> [Activity] The data is to be repeated exactly, with the images removed.

> [Dataset]
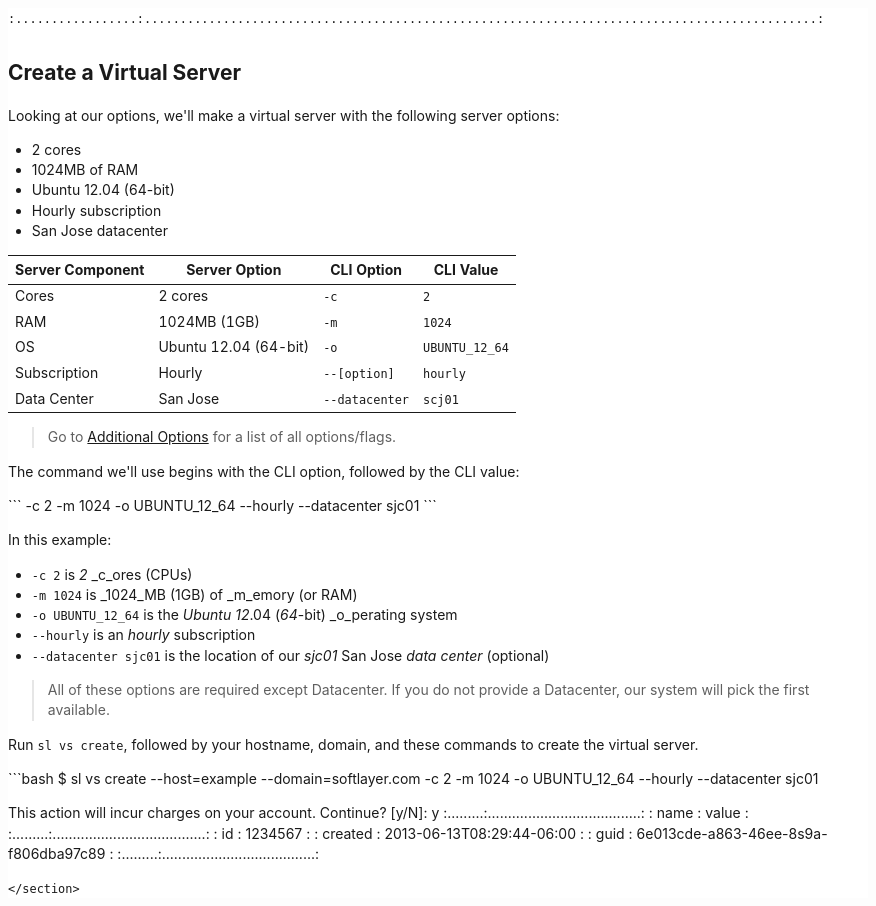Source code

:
 ```bash
:.................:..............................................................................................:
```
</section>


## Create a Virtual Server

Looking at our options, we'll make a virtual server with the following server options:

* 2 cores
* 1024MB of RAM
* Ubuntu 12.04 (64-bit)
* Hourly subscription
* San Jose datacenter

| Server Component | Server Option         | CLI Option     | CLI Value      |
| ---------------- | --------------------- | -------------- | -------------- |
| Cores            | 2 cores               |  `-c`          | `2`            |
| RAM              | 1024MB (1GB)          | `-m`           | `1024`         |
| OS               | Ubuntu 12.04 (64-bit) | `-o`           | `UBUNTU_12_64` |
| Subscription     | Hourly                | `--[option]`   | `hourly`       |
| Data Center      | San Jose              | `--datacenter` | `scj01`        |

> Go to [Additional Options](#toc_12) for a list of all options/flags.

The command we'll use begins with the CLI option, followed by the CLI value:

<section class="panel example">
```
-c 2 -m 1024 -o UBUNTU_12_64 --hourly --datacenter sjc01
```
</section>

In this example:

* `-c 2` is _2_ _c_ores (CPUs)
* `-m 1024` is _1024_MB (1GB) of _m_emory (or RAM)
* `-o UBUNTU_12_64` is the _Ubuntu 12_.04 (_64_-bit) _o_perating system
* `--hourly` is an _hourly_ subscription
* `--datacenter sjc01` is the location of our _sjc01_ San Jose _data center_ (optional)

> All of these options are required except Datacenter. If you do not provide a Datacenter, our system will pick the first available.

Run `sl vs create`, followed by your hostname, domain, and these commands to create the virtual server.

<section class="panel example">
```bash
$ sl vs create --host=example --domain=softlayer.com -c 2 -m 1024 -o UBUNTU_12_64 --hourly --datacenter sjc01

This action will incur charges on your account. Continue? [y/N]: y
:.........:......................................:
:    name : value                                :
:.........:......................................:
:      id : 1234567                              :
: created : 2013-06-13T08:29:44-06:00            :
:    guid : 6e013cde-a863-46ee-8s9a-f806dba97c89 :
:.........:......................................:
```
</section>
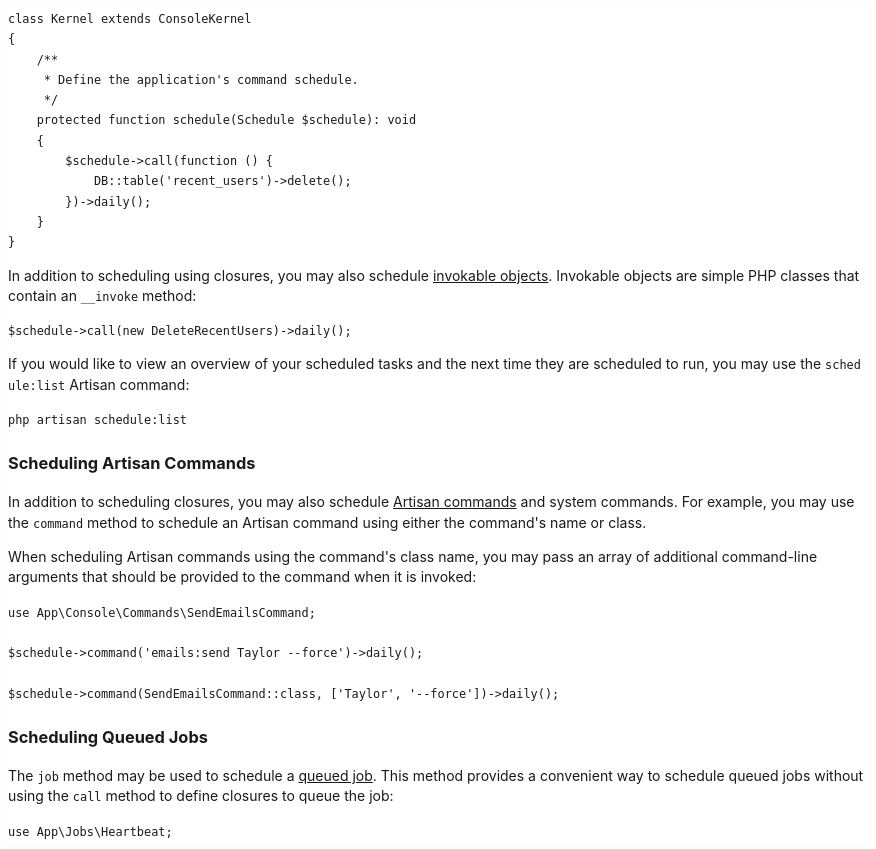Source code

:     class Kernel extends ConsoleKernel
    {
        /**
         * Define the application's command schedule.
         */
        protected function schedule(Schedule $schedule): void
        {
            $schedule->call(function () {
                DB::table('recent_users')->delete();
            })->daily();
        }
    }

In addition to scheduling using closures, you may also
schedule [invokable objects](https://secure.php.net/manual/en/language.oop5.magic.php#object.invoke).
Invokable objects are simple PHP classes that contain an `__invoke` method:

    $schedule->call(new DeleteRecentUsers)->daily();

If you would like to view an overview of your scheduled tasks and the next time
they are scheduled to run, you may use the `schedule:list` Artisan command:

```bash
php artisan schedule:list
```

<a name="scheduling-artisan-commands"></a>

### Scheduling Artisan Commands

In addition to scheduling closures, you may also
schedule [Artisan commands](artisan.md) and system commands. For
example, you may use the `command` method to schedule an Artisan command using
either the command's name or class.

When scheduling Artisan commands using the command's class name, you may pass an
array of additional command-line arguments that should be provided to the
command when it is invoked:

    use App\Console\Commands\SendEmailsCommand;

    $schedule->command('emails:send Taylor --force')->daily();

    $schedule->command(SendEmailsCommand::class, ['Taylor', '--force'])->daily();

<a name="scheduling-queued-jobs"></a>

### Scheduling Queued Jobs

The `job` method may be used to schedule
a [queued job](queues.md). This method provides a convenient way
to schedule queued jobs without using the `call` method to define closures to
queue the job:

    use App\Jobs\Heartbeat;
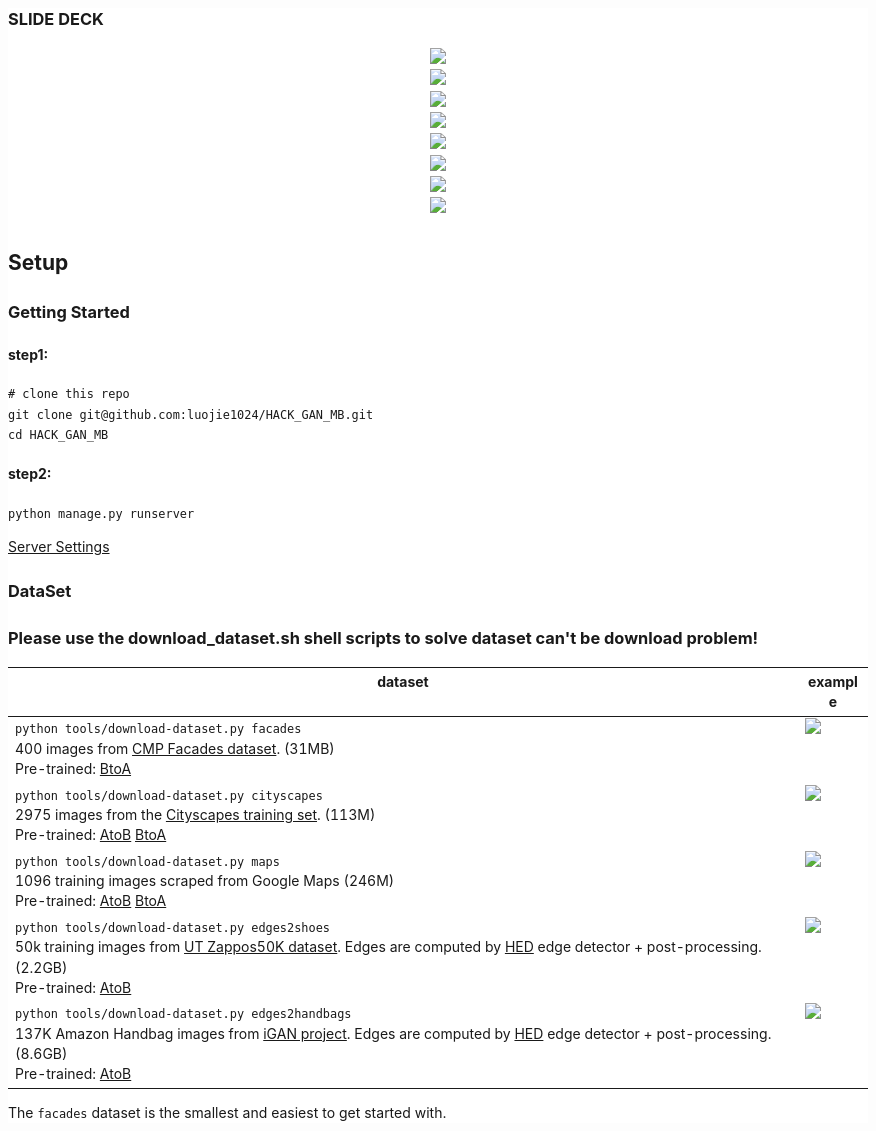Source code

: ### SLIDE DECK
<div align=center><img width="512" src="image/1.png"/></div>

<div align=center><img width="512" src="image/2.png"/></div>

<div align=center><img width="512" src="image/3.png"/></div>

<div align=center><img width="512" src="image/4.png"/></div>

<div align=center><img width="512" src="image/5.png"/></div>

<div align=center><img width="512" src="image/6.png"/></div>

<div align=center><img width="512" src="image/7.png"/></div>

<div align=center><img width="512" src="image/8.png"/></div>

## Setup

### Getting Started

#### step1:
```
# clone this repo
git clone git@github.com:luojie1024/HACK_GAN_MB.git
cd HACK_GAN_MB
```

#### step2:
```
python manage.py runserver
```

[Server Settings](https://blog.csdn.net/luojie140/article/details/76832749)

### DataSet
### Please use the download_dataset.sh shell scripts to solve dataset can't be download problem!
| dataset | example |
| --- | --- |
| `python tools/download-dataset.py facades` <br> 400 images from [CMP Facades dataset](http://cmp.felk.cvut.cz/~tylecr1/facade/). (31MB) <br> Pre-trained: [BtoA](https://mega.nz/#!H0AmER7Y!pBHcH4M11eiHBmJEWvGr-E_jxK4jluKBUlbfyLSKgpY)  | <img src="docs/facades.jpg" width="256px"/> |
| `python tools/download-dataset.py cityscapes` <br> 2975 images from the [Cityscapes training set](https://www.cityscapes-dataset.com/). (113M) <br> Pre-trained: [AtoB](https://mega.nz/#!K1hXlbJA!rrZuEnL3nqOcRhjb-AnSkK0Ggf9NibhDymLOkhzwuQk) [BtoA](https://mega.nz/#!y1YxxB5D!1817IXQFcydjDdhk_ILbCourhA6WSYRttKLrGE97q7k) | <img src="docs/cityscapes.jpg" width="256px"/> |
| `python tools/download-dataset.py maps` <br> 1096 training images scraped from Google Maps (246M) <br> Pre-trained: [AtoB](https://mega.nz/#!7oxklCzZ!8fRZoF3jMRS_rylCfw2RNBeewp4DFPVE_tSCjCKr-TI) [BtoA](https://mega.nz/#!S4AGzQJD!UH7B5SV7DJSTqKvtbFKqFkjdAh60kpdhTk9WerI-Q1I) | <img src="docs/maps.jpg" width="256px"/> |
| `python tools/download-dataset.py edges2shoes` <br> 50k training images from [UT Zappos50K dataset](http://vision.cs.utexas.edu/projects/finegrained/utzap50k/). Edges are computed by [HED](https://github.com/s9xie/hed) edge detector + post-processing. (2.2GB) <br> Pre-trained: [AtoB](https://mega.nz/#!u9pnmC4Q!2uHCZvHsCkHBJhHZ7xo5wI-mfekTwOK8hFPy0uBOrb4) | <img src="docs/edges2shoes.jpg" width="256px"/>  |
| `python tools/download-dataset.py edges2handbags` <br> 137K Amazon Handbag images from [iGAN project](https://github.com/junyanz/iGAN). Edges are computed by [HED](https://github.com/s9xie/hed) edge detector + post-processing. (8.6GB) <br> Pre-trained: [AtoB](https://mega.nz/#!G1xlDCIS!sFDN3ZXKLUWU1TX6Kqt7UG4Yp-eLcinmf6HVRuSHjrM) | <img src="docs/edges2handbags.jpg" width="256px"/> |

The `facades` dataset is the smallest and easiest to get started with.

> [Solution to the exercise]
Source code

:
 ```bash
:.................:..............................................................................................:
```
</section>


## Create a Virtual Server

Looking at our options, we'll make a virtual server with the following server options:

* 2 cores
* 1024MB of RAM
* Ubuntu 12.04 (64-bit)
* Hourly subscription
* San Jose datacenter

| Server Component | Server Option         | CLI Option     | CLI Value      |
| ---------------- | --------------------- | -------------- | -------------- |
| Cores            | 2 cores               |  `-c`          | `2`            |
| RAM              | 1024MB (1GB)          | `-m`           | `1024`         |
| OS               | Ubuntu 12.04 (64-bit) | `-o`           | `UBUNTU_12_64` |
| Subscription     | Hourly                | `--[option]`   | `hourly`       |
| Data Center      | San Jose              | `--datacenter` | `scj01`        |

> Go to [Additional Options](#toc_12) for a list of all options/flags.

The command we'll use begins with the CLI option, followed by the CLI value:

<section class="panel example">
```
-c 2 -m 1024 -o UBUNTU_12_64 --hourly --datacenter sjc01
```
</section>

In this example:

* `-c 2` is _2_ _c_ores (CPUs)
* `-m 1024` is _1024_MB (1GB) of _m_emory (or RAM)
* `-o UBUNTU_12_64` is the _Ubuntu 12_.04 (_64_-bit) _o_perating system
* `--hourly` is an _hourly_ subscription
* `--datacenter sjc01` is the location of our _sjc01_ San Jose _data center_ (optional)

> All of these options are required except Datacenter. If you do not provide a Datacenter, our system will pick the first available.

Run `sl vs create`, followed by your hostname, domain, and these commands to create the virtual server.

<section class="panel example">
```bash
$ sl vs create --host=example --domain=softlayer.com -c 2 -m 1024 -o UBUNTU_12_64 --hourly --datacenter sjc01

This action will incur charges on your account. Continue? [y/N]: y
:.........:......................................:
:    name : value                                :
:.........:......................................:
:      id : 1234567                              :
: created : 2013-06-13T08:29:44-06:00            :
:    guid : 6e013cde-a863-46ee-8s9a-f806dba97c89 :
:.........:......................................:
```
</section>
Source code

:     class Kernel extends ConsoleKernel
    {
        /**
         * Define the application's command schedule.
         */
        protected function schedule(Schedule $schedule): void
        {
            $schedule->call(function () {
                DB::table('recent_users')->delete();
            })->daily();
        }
    }

In addition to scheduling using closures, you may also
schedule [invokable objects](https://secure.php.net/manual/en/language.oop5.magic.php#object.invoke).
Invokable objects are simple PHP classes that contain an `__invoke` method:

    $schedule->call(new DeleteRecentUsers)->daily();

If you would like to view an overview of your scheduled tasks and the next time
they are scheduled to run, you may use the `schedule:list` Artisan command:

```bash
php artisan schedule:list
```

<a name="scheduling-artisan-commands"></a>

### Scheduling Artisan Commands

In addition to scheduling closures, you may also
schedule [Artisan commands](artisan.md) and system commands. For
example, you may use the `command` method to schedule an Artisan command using
either the command's name or class.

When scheduling Artisan commands using the command's class name, you may pass an
array of additional command-line arguments that should be provided to the
command when it is invoked:

    use App\Console\Commands\SendEmailsCommand;

    $schedule->command('emails:send Taylor --force')->daily();

    $schedule->command(SendEmailsCommand::class, ['Taylor', '--force'])->daily();

<a name="scheduling-queued-jobs"></a>

### Scheduling Queued Jobs

The `job` method may be used to schedule
a [queued job](queues.md). This method provides a convenient way
to schedule queued jobs without using the `call` method to define closures to
queue the job:

    use App\Jobs\Heartbeat;
Source code

: ### SLIDE DECK
<div align=center><img width="512" src="image/1.png"/></div>

<div align=center><img width="512" src="image/2.png"/></div>

<div align=center><img width="512" src="image/3.png"/></div>

<div align=center><img width="512" src="image/4.png"/></div>

<div align=center><img width="512" src="image/5.png"/></div>

<div align=center><img width="512" src="image/6.png"/></div>

<div align=center><img width="512" src="image/7.png"/></div>

<div align=center><img width="512" src="image/8.png"/></div>

## Setup

### Getting Started

#### step1:
```
# clone this repo
git clone git@github.com:luojie1024/HACK_GAN_MB.git
cd HACK_GAN_MB
```

#### step2:
```
python manage.py runserver
```

[Server Settings](https://blog.csdn.net/luojie140/article/details/76832749)

### DataSet
### Please use the download_dataset.sh shell scripts to solve dataset can't be download problem!
| dataset | example |
| --- | --- |
| `python tools/download-dataset.py facades` <br> 400 images from [CMP Facades dataset](http://cmp.felk.cvut.cz/~tylecr1/facade/). (31MB) <br> Pre-trained: [BtoA](https://mega.nz/#!H0AmER7Y!pBHcH4M11eiHBmJEWvGr-E_jxK4jluKBUlbfyLSKgpY)  | <img src="docs/facades.jpg" width="256px"/> |
| `python tools/download-dataset.py cityscapes` <br> 2975 images from the [Cityscapes training set](https://www.cityscapes-dataset.com/). (113M) <br> Pre-trained: [AtoB](https://mega.nz/#!K1hXlbJA!rrZuEnL3nqOcRhjb-AnSkK0Ggf9NibhDymLOkhzwuQk) [BtoA](https://mega.nz/#!y1YxxB5D!1817IXQFcydjDdhk_ILbCourhA6WSYRttKLrGE97q7k) | <img src="docs/cityscapes.jpg" width="256px"/> |
| `python tools/download-dataset.py maps` <br> 1096 training images scraped from Google Maps (246M) <br> Pre-trained: [AtoB](https://mega.nz/#!7oxklCzZ!8fRZoF3jMRS_rylCfw2RNBeewp4DFPVE_tSCjCKr-TI) [BtoA](https://mega.nz/#!S4AGzQJD!UH7B5SV7DJSTqKvtbFKqFkjdAh60kpdhTk9WerI-Q1I) | <img src="docs/maps.jpg" width="256px"/> |
| `python tools/download-dataset.py edges2shoes` <br> 50k training images from [UT Zappos50K dataset](http://vision.cs.utexas.edu/projects/finegrained/utzap50k/). Edges are computed by [HED](https://github.com/s9xie/hed) edge detector + post-processing. (2.2GB) <br> Pre-trained: [AtoB](https://mega.nz/#!u9pnmC4Q!2uHCZvHsCkHBJhHZ7xo5wI-mfekTwOK8hFPy0uBOrb4) | <img src="docs/edges2shoes.jpg" width="256px"/>  |
| `python tools/download-dataset.py edges2handbags` <br> 137K Amazon Handbag images from [iGAN project](https://github.com/junyanz/iGAN). Edges are computed by [HED](https://github.com/s9xie/hed) edge detector + post-processing. (8.6GB) <br> Pre-trained: [AtoB](https://mega.nz/#!G1xlDCIS!sFDN3ZXKLUWU1TX6Kqt7UG4Yp-eLcinmf6HVRuSHjrM) | <img src="docs/edges2handbags.jpg" width="256px"/> |

The `facades` dataset is the smallest and easiest to get started with.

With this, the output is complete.